Przewodniczący rady nadzorczej klubu Schalke 04 Clemens Tönnies powiedział kilka dni temu z pełnym przekonaniem, że jego największy talent Julian Draxler nie przejdzie do Bayernu – mogę to wykluczyć ze stu procentową pewnością.
Ekspert telewizji Sky Jan Aage Fjörtoft nie jest jednak tego pewien – wręcz przeciwnie. Takie wypowiedzi są czysto strategiczne i nie mają żadnego pokrycia – powiedział Fjörtoft w wywiadzie udzielonym dla Sky.de dodając – Draxler ma wpisaną klauzulę odejścia, a jeśli znajdzie się klub gotowy zapłacić podawane w mediach 45,5 miliona euro, to będzie mógł odejść tam, gdzie będzie chciał. Szczególnie mocno młodego Niemca w dalszym ciągu zatrudnić chce Arsenal. Fjörtoft jest jednak zdania, że Bayern gotowy był popsuć szyki Anglikom – Wydaje mi się, że Arsenal był bardzo mocno zainteresowany Draxlerem. Bayern dał mu zapewne wówczas do zrozumienia: poczekaj do lata, a zobaczymy co się stanie”.

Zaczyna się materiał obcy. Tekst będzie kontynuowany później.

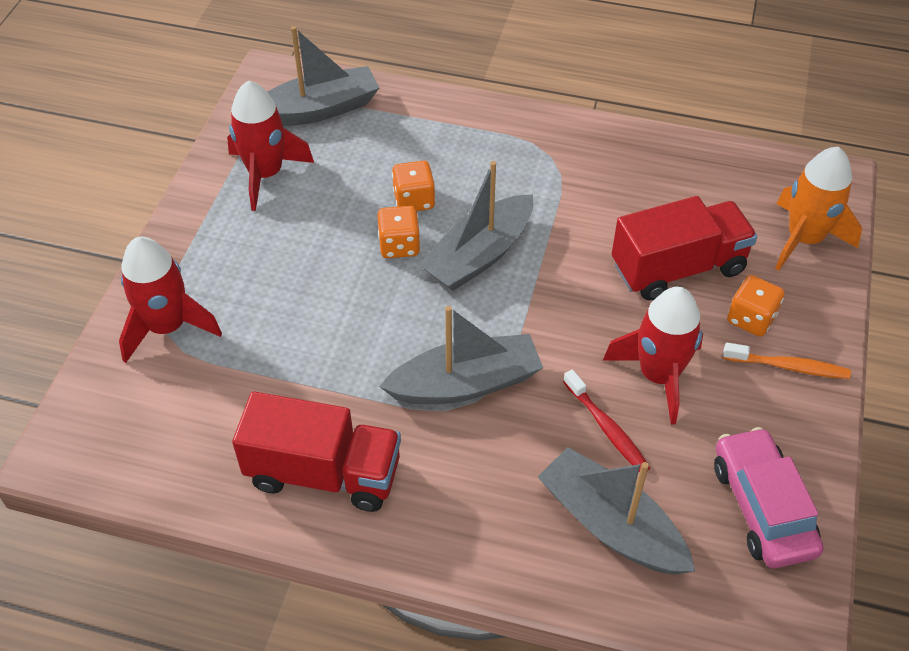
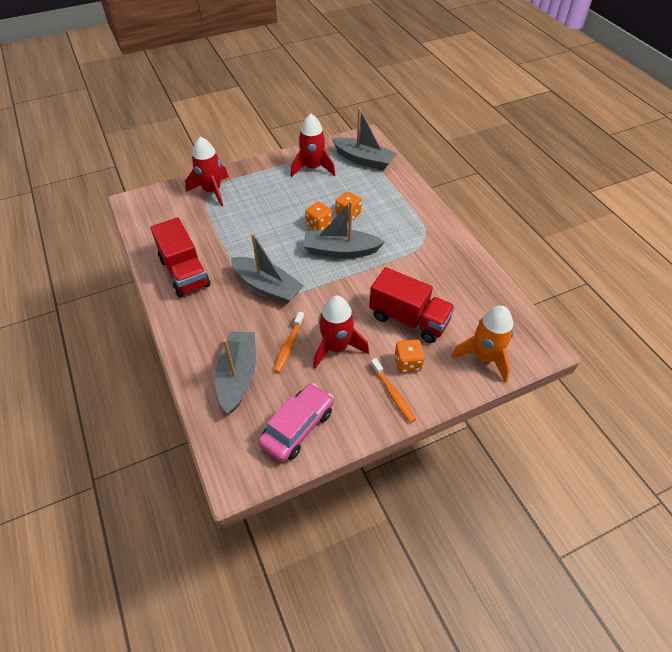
camera: 50 degrees right, 0 degrees up
(607, 428) = (289, 345): red toothbrush -> orange toothbrush

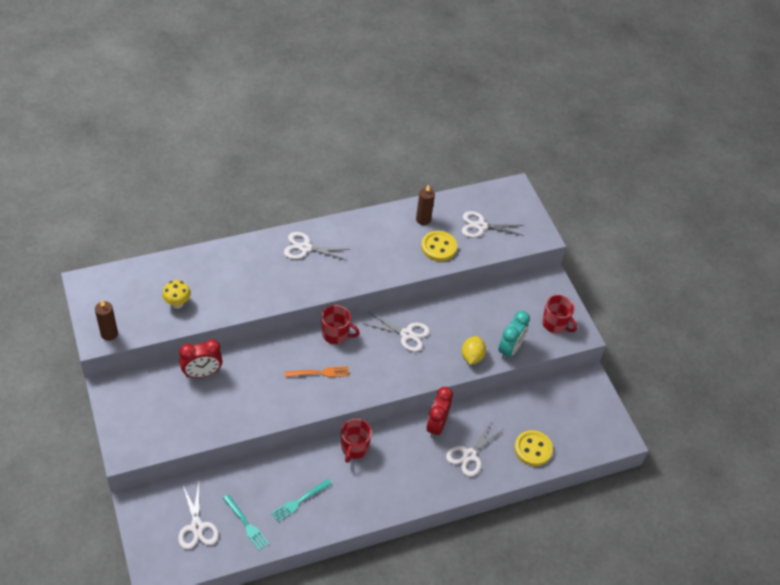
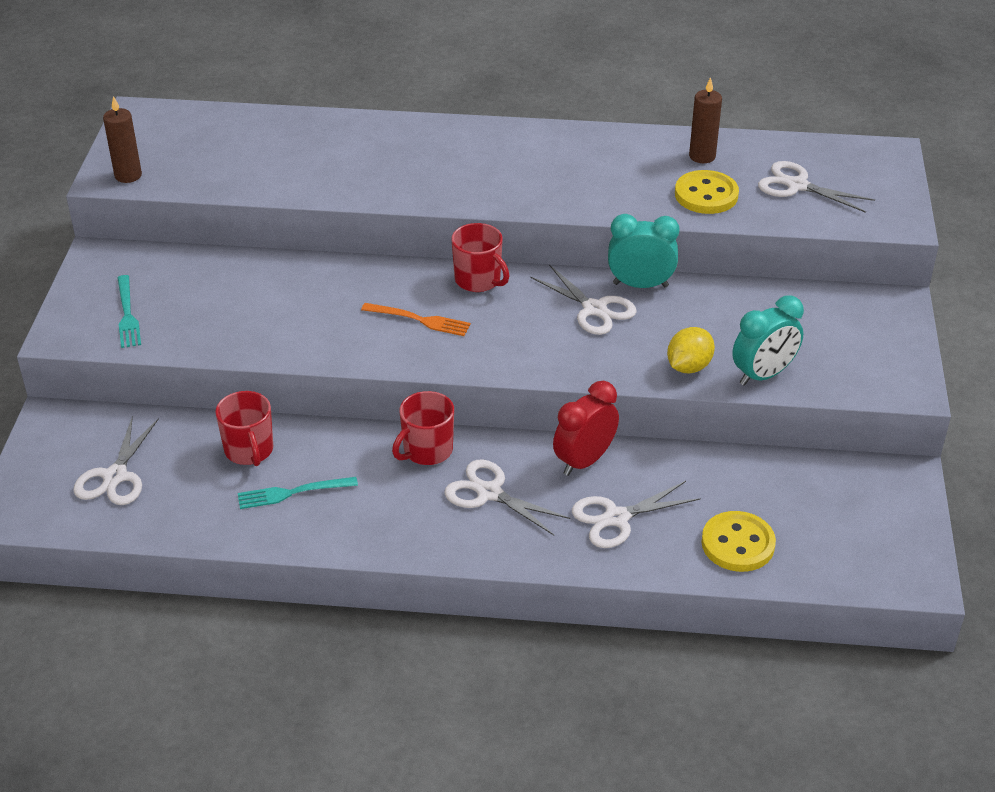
camera: 30 degrees right, 10 degrees down
(177, 303) = (249, 166): yellow mushroom -> none
(202, 373) = (242, 273): red clock -> none
(246, 524) = (190, 496): turquoise fork -> turquoise fork (127, 315)
(305, 248) = (487, 147): white scissors -> white scissors (489, 493)
(421, 310) = (640, 285): none -> turquoise clock
(555, 324) = (869, 362): red mug -> red mug (249, 450)

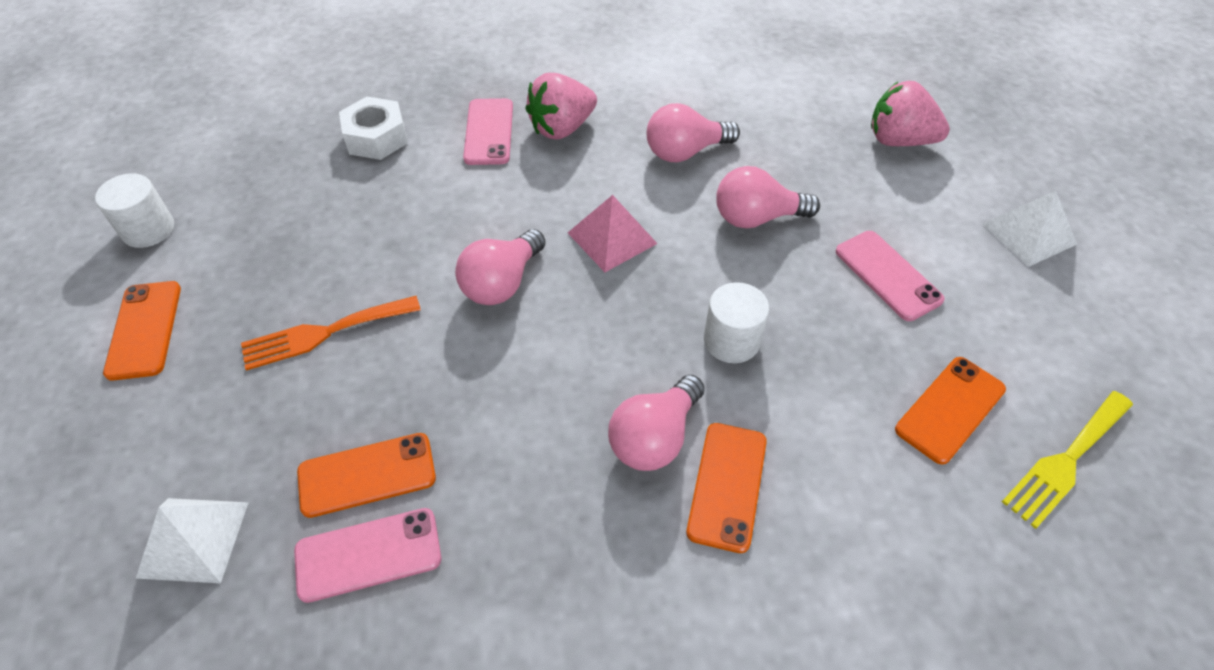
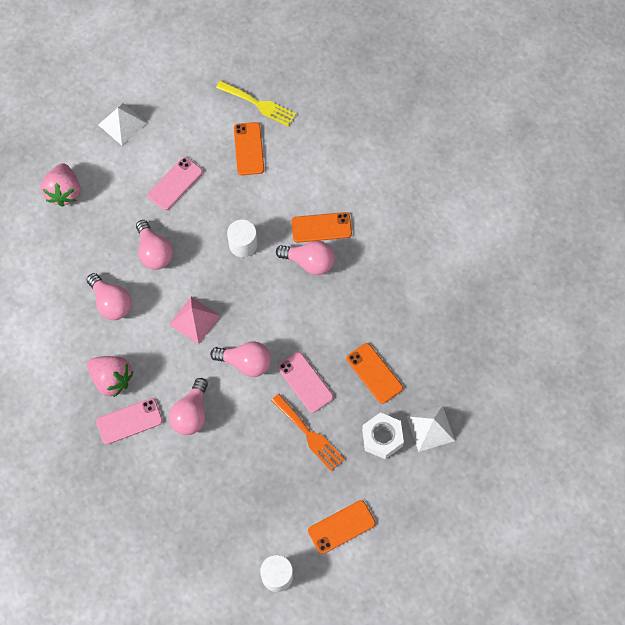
camera: 110 degrees left, 15 degrees up
(368, 554) = (407, 354): pink phone -> pink phone (305, 382)
(376, 138) = (157, 487): white nut -> white nut (382, 438)
(458, 197) = (191, 414): none -> pink light bulb
(950, 409) = (248, 149): orange phone -> orange phone turned 60 degrees clockwise

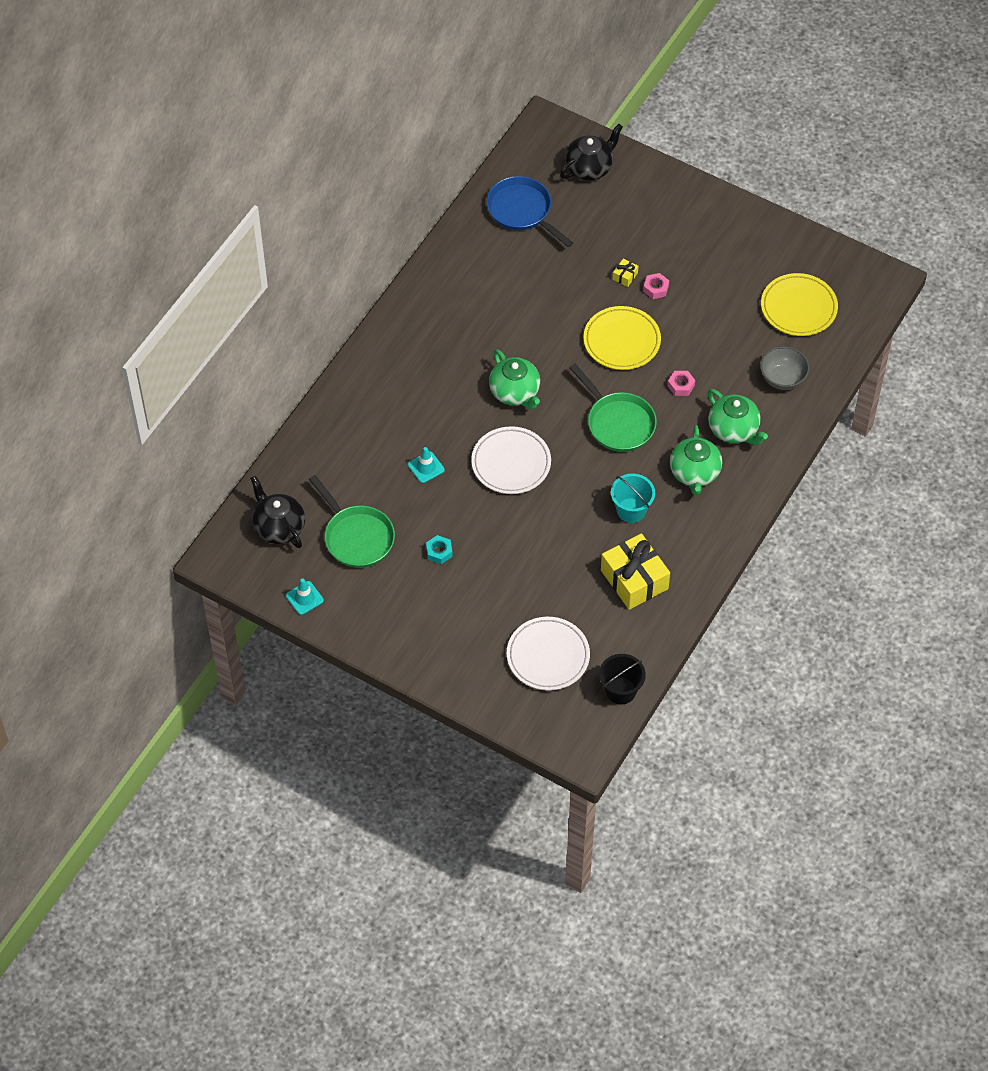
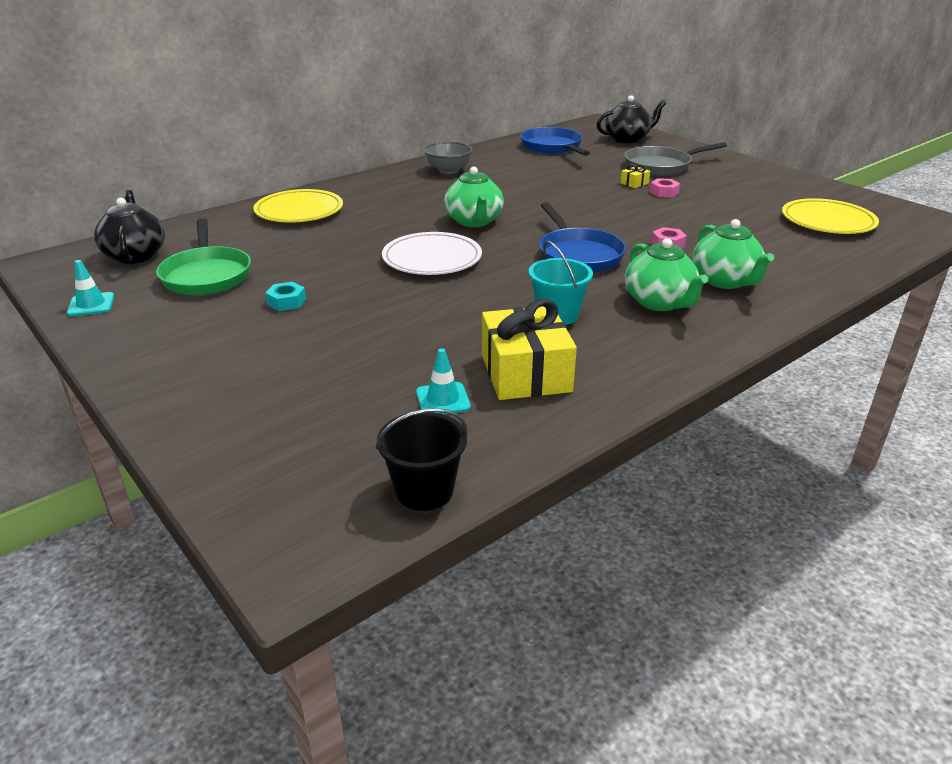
camera: 20 degrees right, 25 degrees down
(426, 467) = (335, 246): turquoise traffic cone -> turquoise traffic cone (443, 399)
(548, 656) = (339, 421): white plate -> none
(618, 423) = (578, 255): green pan -> blue pan
(621, 341) = (611, 212): yellow plate -> yellow plate (299, 211)
(639, 229) = (661, 166): none -> grey pan
(694, 473) = (659, 302): green teapot -> green teapot turned 45 degrees counterclockwise
(782, 378) = (800, 258): grey bowl -> grey bowl (448, 170)

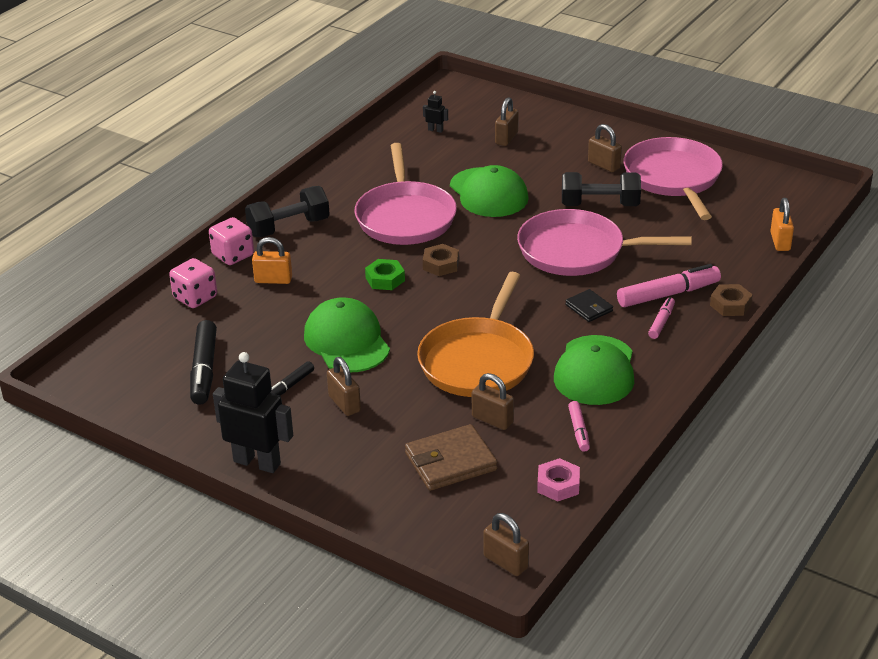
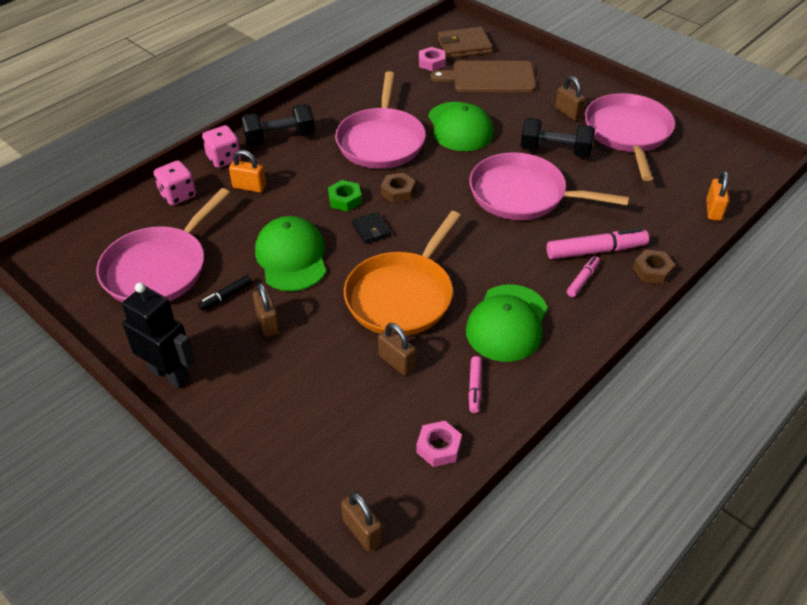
camera: 10 degrees right, 10 degrees up
(204, 370) = (159, 269): black marker -> pink pan
(435, 130) = (431, 62): black robot -> pink nut
(450, 461) = (344, 403): brown wallet -> brown wallet (464, 46)
(506, 138) = (490, 77): brown padlock -> brown cutting board
(589, 308) = (518, 255): black wallet -> black wallet (371, 230)

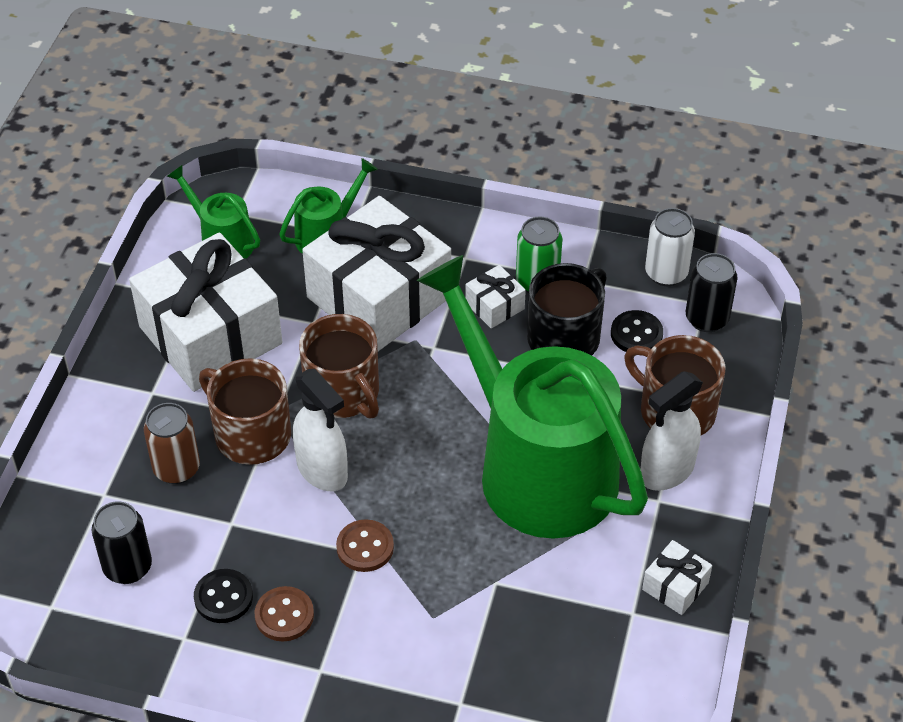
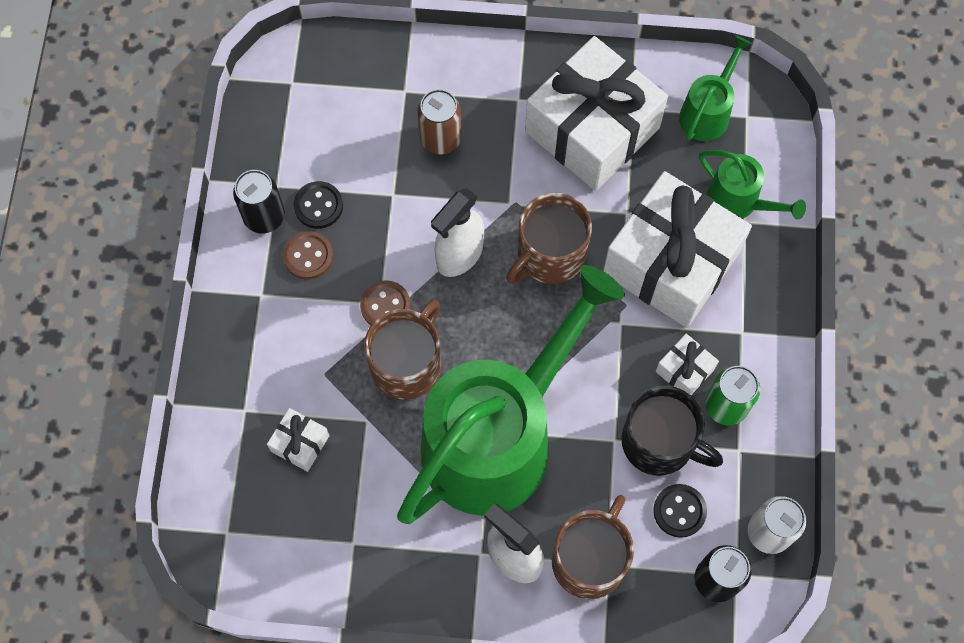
camera: 80 degrees right, 20 degrees up
(128, 567) = (336, 127): black can -> black can (264, 217)
(251, 434) = (488, 189): brown mug -> brown mug (407, 364)
(675, 586) = (387, 578): white gift -> white gift (300, 443)

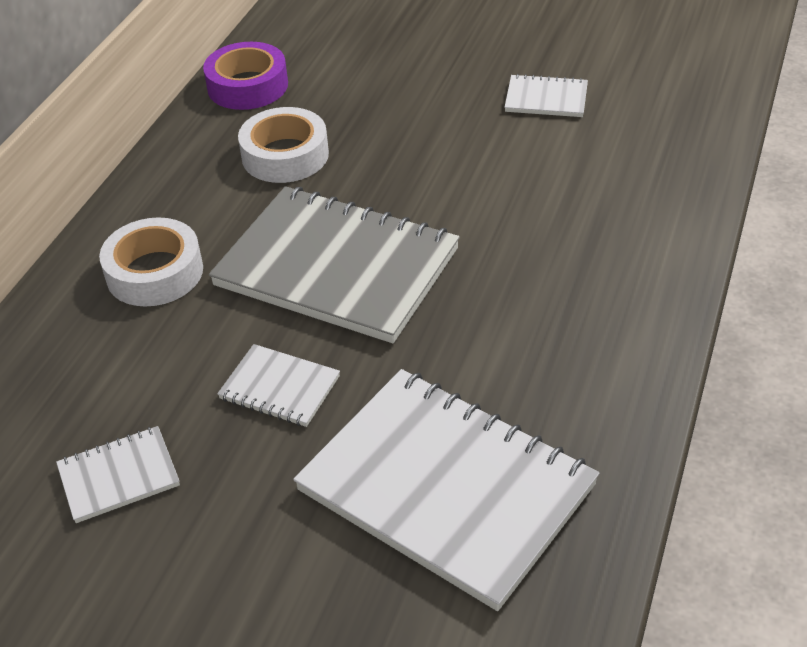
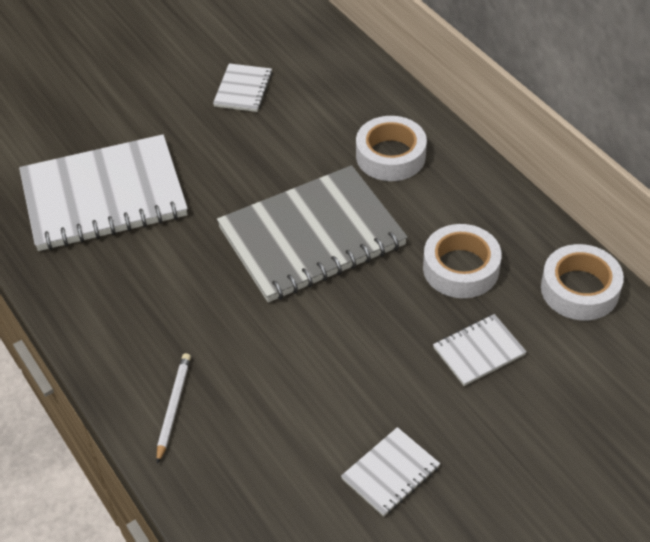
camera: 125 degrees right, 5 degrees up
(247, 86) = (579, 289): purple tape -> white tape
(279, 388) = (238, 167): white notebook -> white notebook (479, 351)
(641, 241) = (173, 407): none -> white pencil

Ekspert telewizji Sky domniemane zainteresowanie Bayernu tłumaczy następująco – Bayern posiada cały szereg piłkarzy około trzydziestki: Lahm, Schweinsteiger, Robben, Ribery. Pewnego dnia musi nastąpić odmłodzenie składu. W takiej sytuacji klub nie będzie zadowolony, jeśli jeden z największych krajowych talentów przejdzie za granicę.